Task description — Filter the entries below, keeping only lines with the word "izdevumi".
---------- Task data ----------
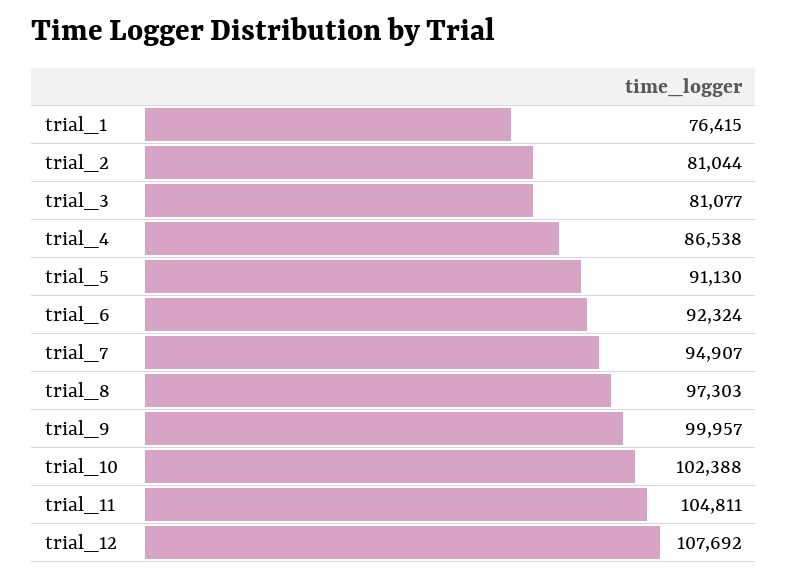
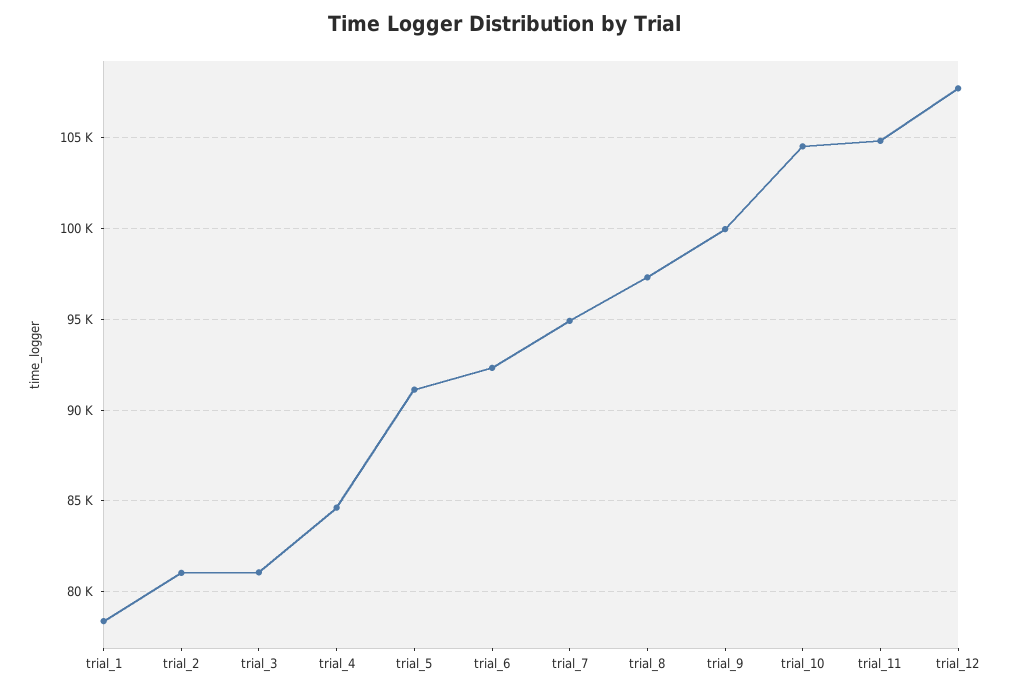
trial_1: 76415 -> 78500
trial_4: 86538 -> 84500
trial_10: 102388 -> 104500

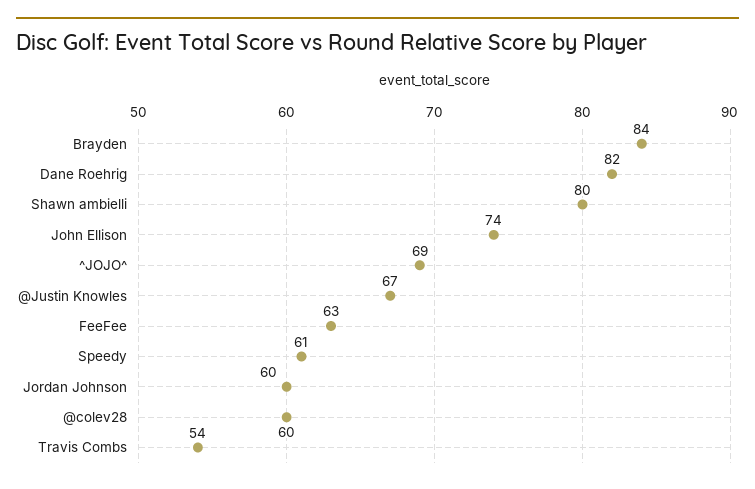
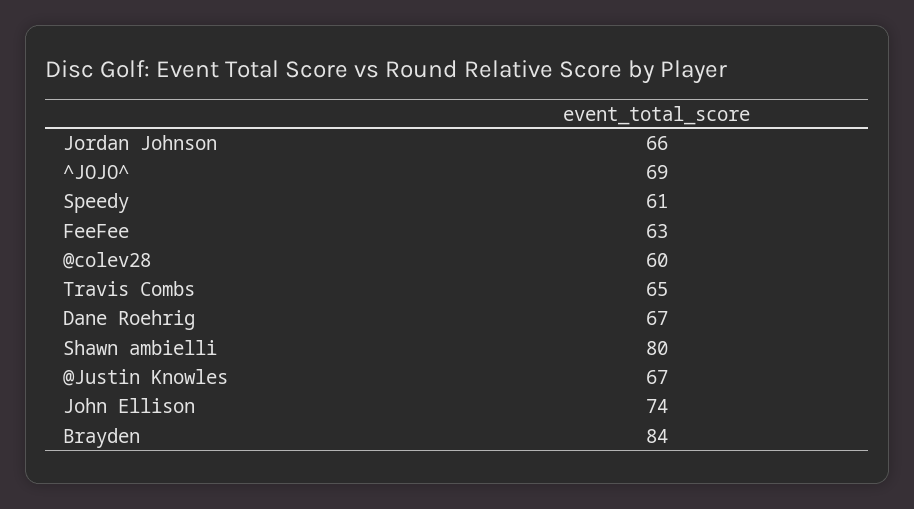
Dane Roehrig: 82 -> 67
Jordan Johnson: 60 -> 66
Travis Combs: 54 -> 65

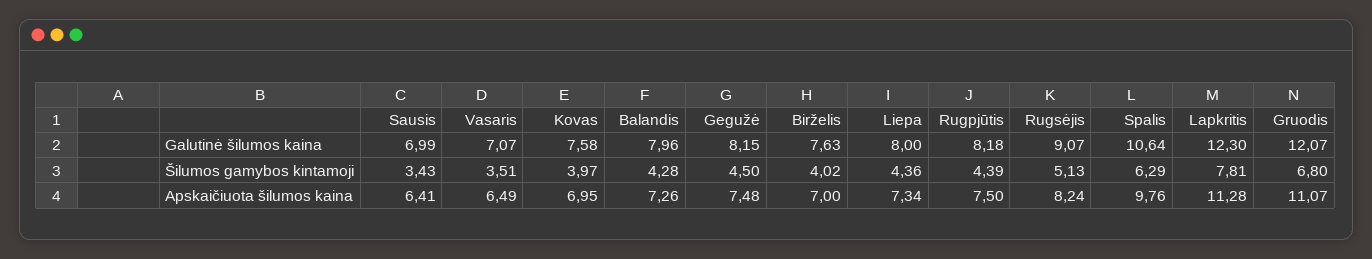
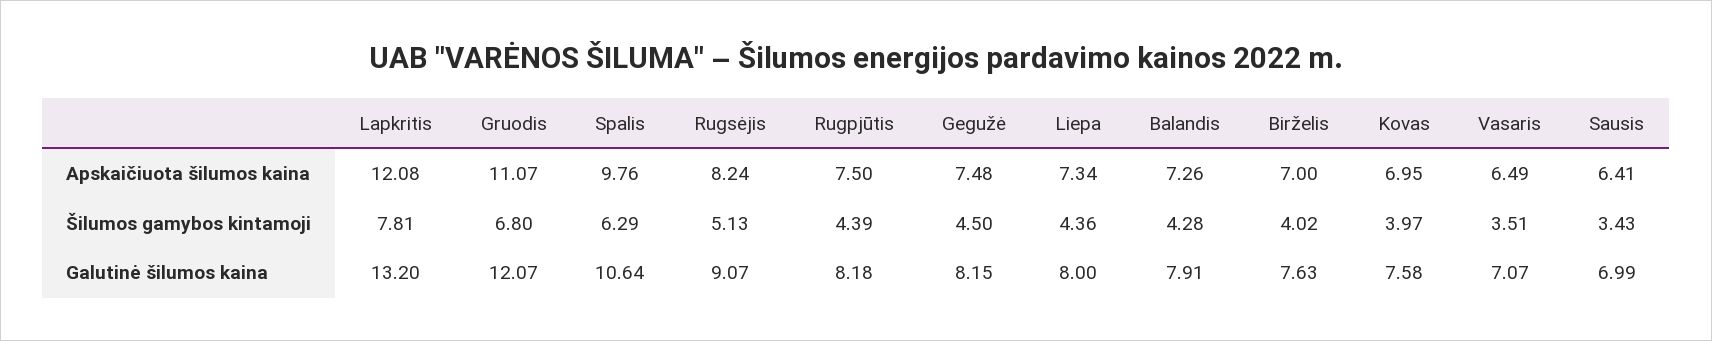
Balandis, Galutinė šilumos kaina: 7.96 -> 7.91
Lapkritis, Galutinė šilumos kaina: 12.3 -> 13.2
Lapkritis, Apskaičiuota šilumos kaina: 11.28 -> 12.08

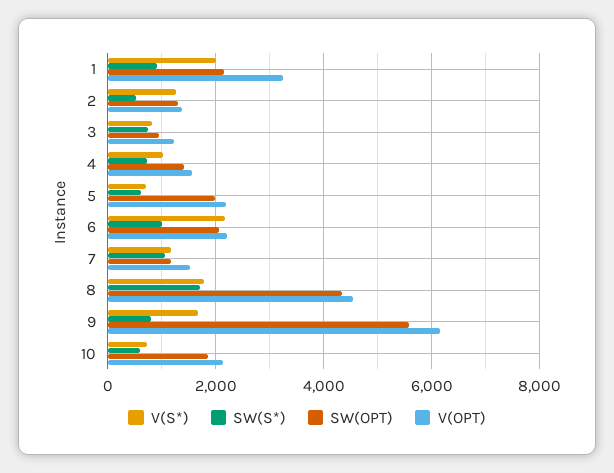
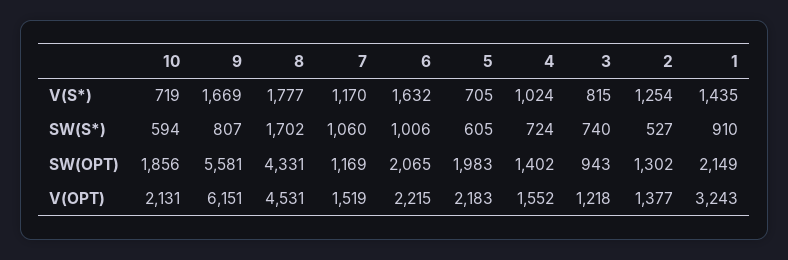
V(S*), 1: 2000 -> 1435
V(S*), 6: 2200 -> 1632

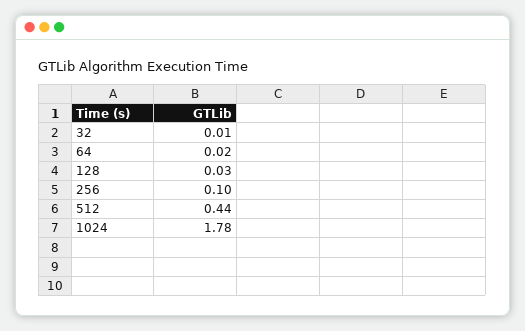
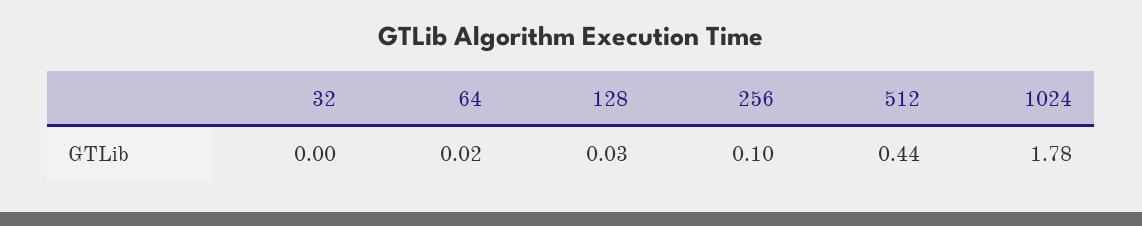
32: 0.01 -> 0

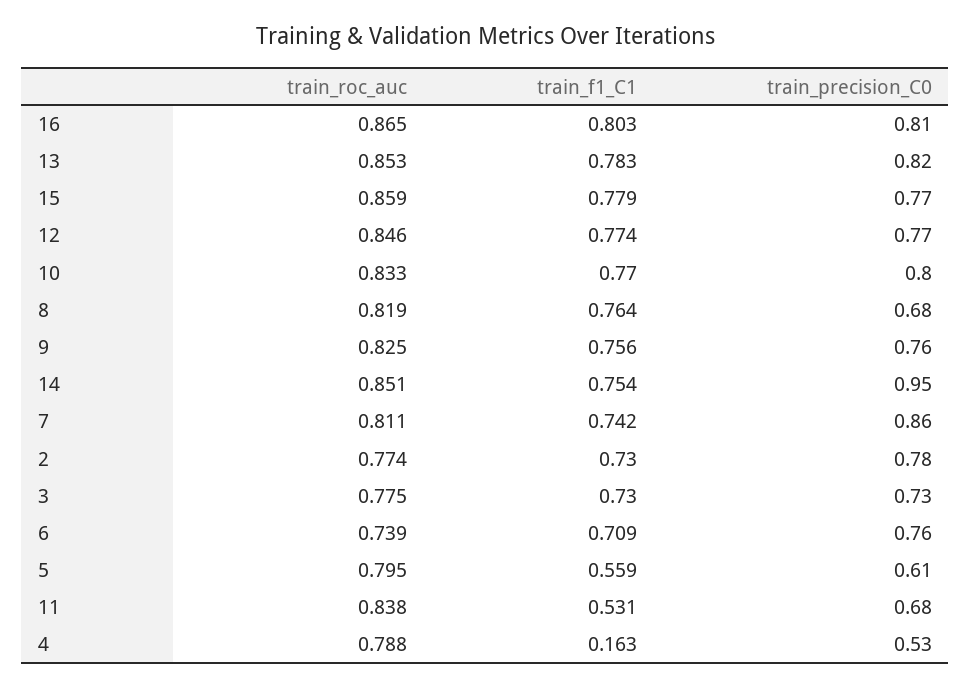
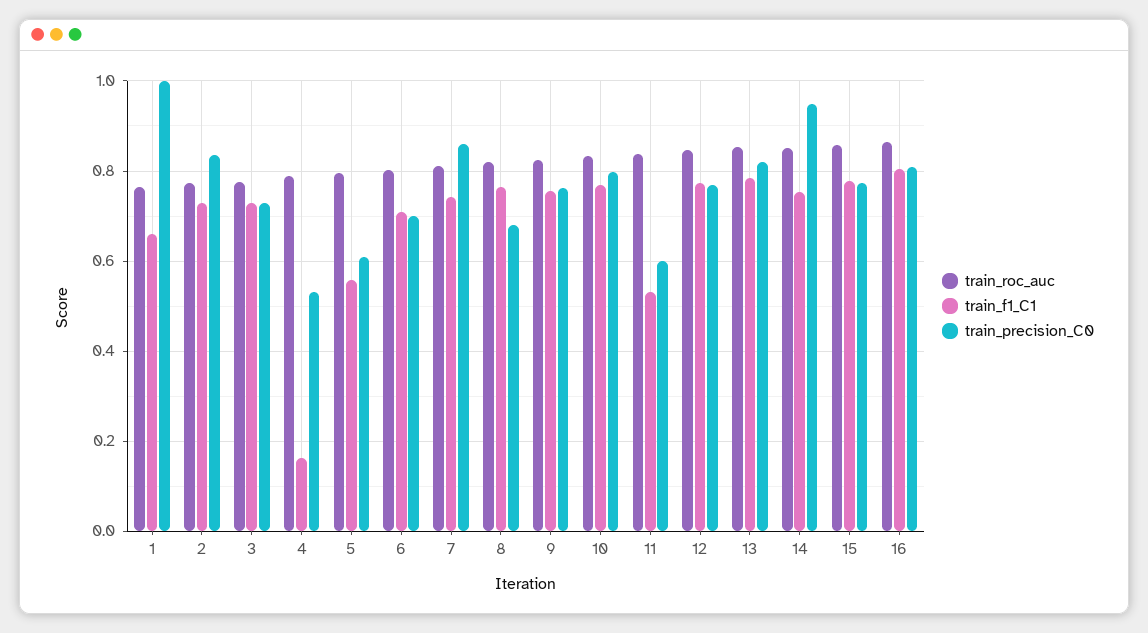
train_precision_C0, 2: 0.78 -> 0.84
train_roc_auc, 6: 0.739 -> 0.8
train_precision_C0, 6: 0.76 -> 0.7
train_precision_C0, 11: 0.68 -> 0.6
train_roc_auc, 1: none -> 0.76
train_f1_C1, 1: none -> 0.66
train_precision_C0, 1: none -> 1

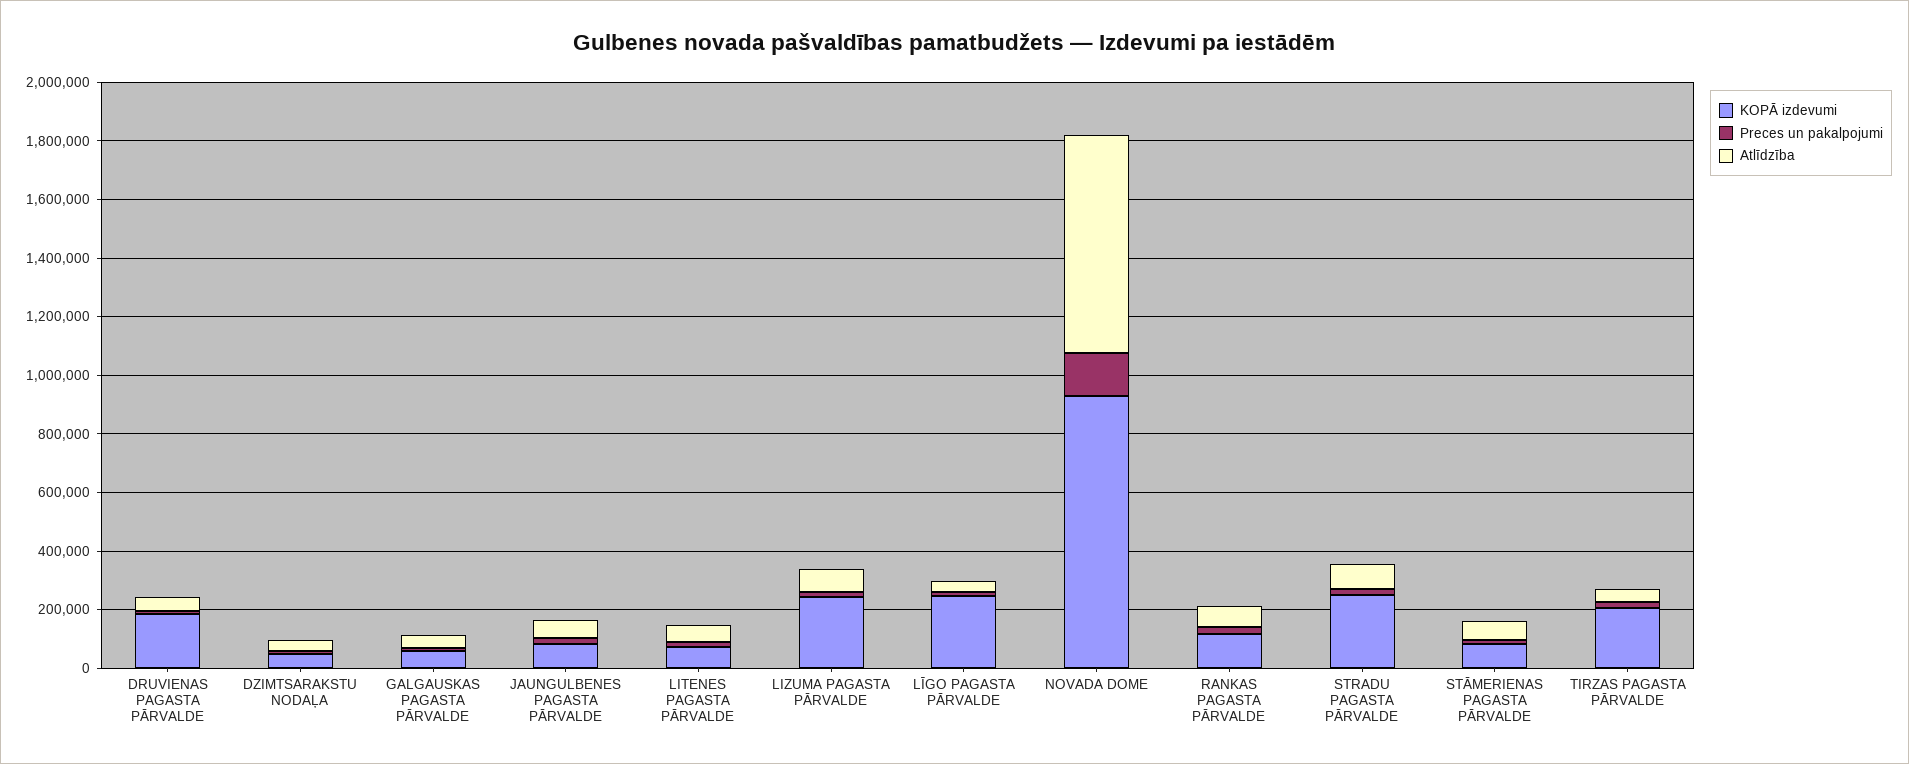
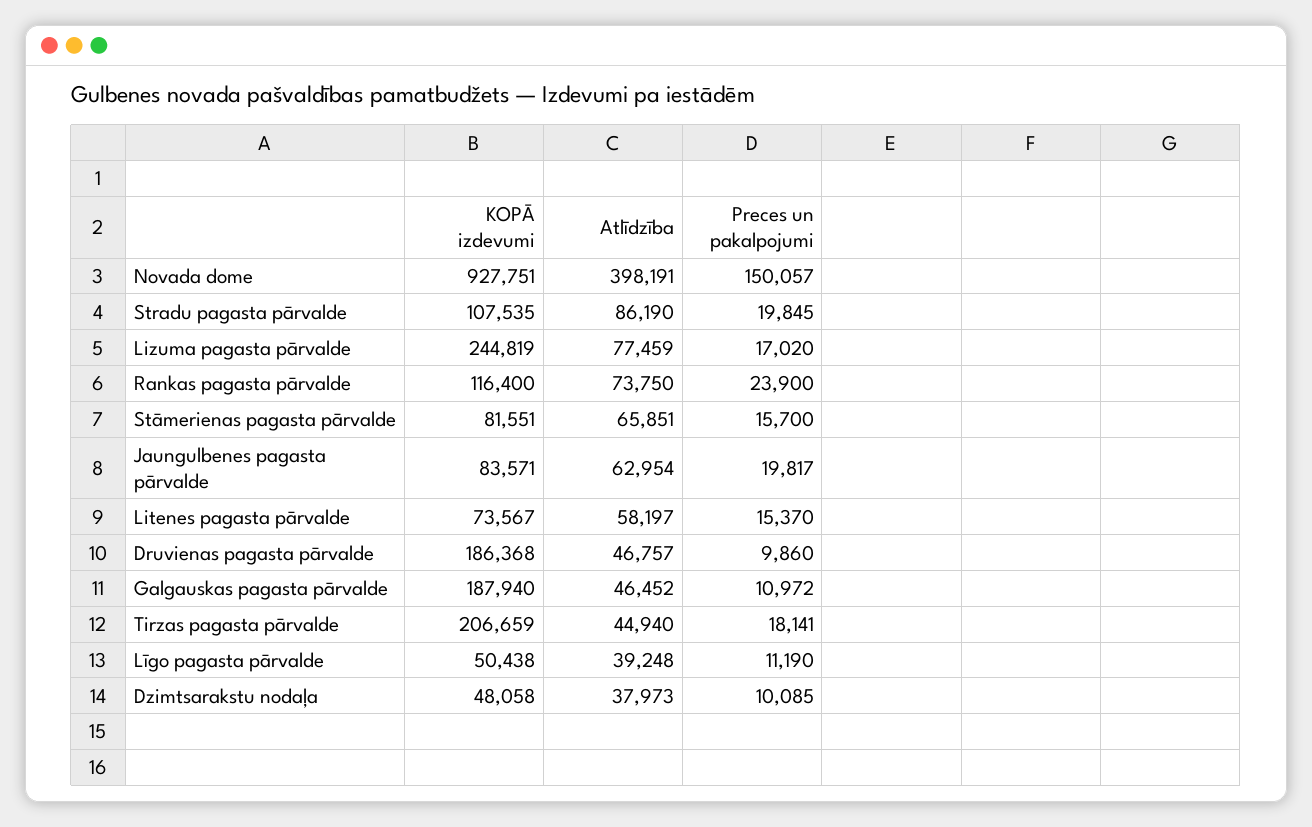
KOPĀ izdevumi, GALGAUSKAS PAGASTA PĀRVALDE: 50000 -> 187940
KOPĀ izdevumi, LĪGO PAGASTA PĀRVALDE: 250000 -> 50438
Atlīdzība, NOVADA DOME: 750000 -> 398191
KOPĀ izdevumi, STRADU PAGASTA PĀRVALDE: 250000 -> 107535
----------
Solution for this exercise —
KOPĀ izdevumi, GALGAUSKAS PAGASTA PĀRVALDE: 50000 -> 187940
KOPĀ izdevumi, LĪGO PAGASTA PĀRVALDE: 250000 -> 50438
KOPĀ izdevumi, STRADU PAGASTA PĀRVALDE: 250000 -> 107535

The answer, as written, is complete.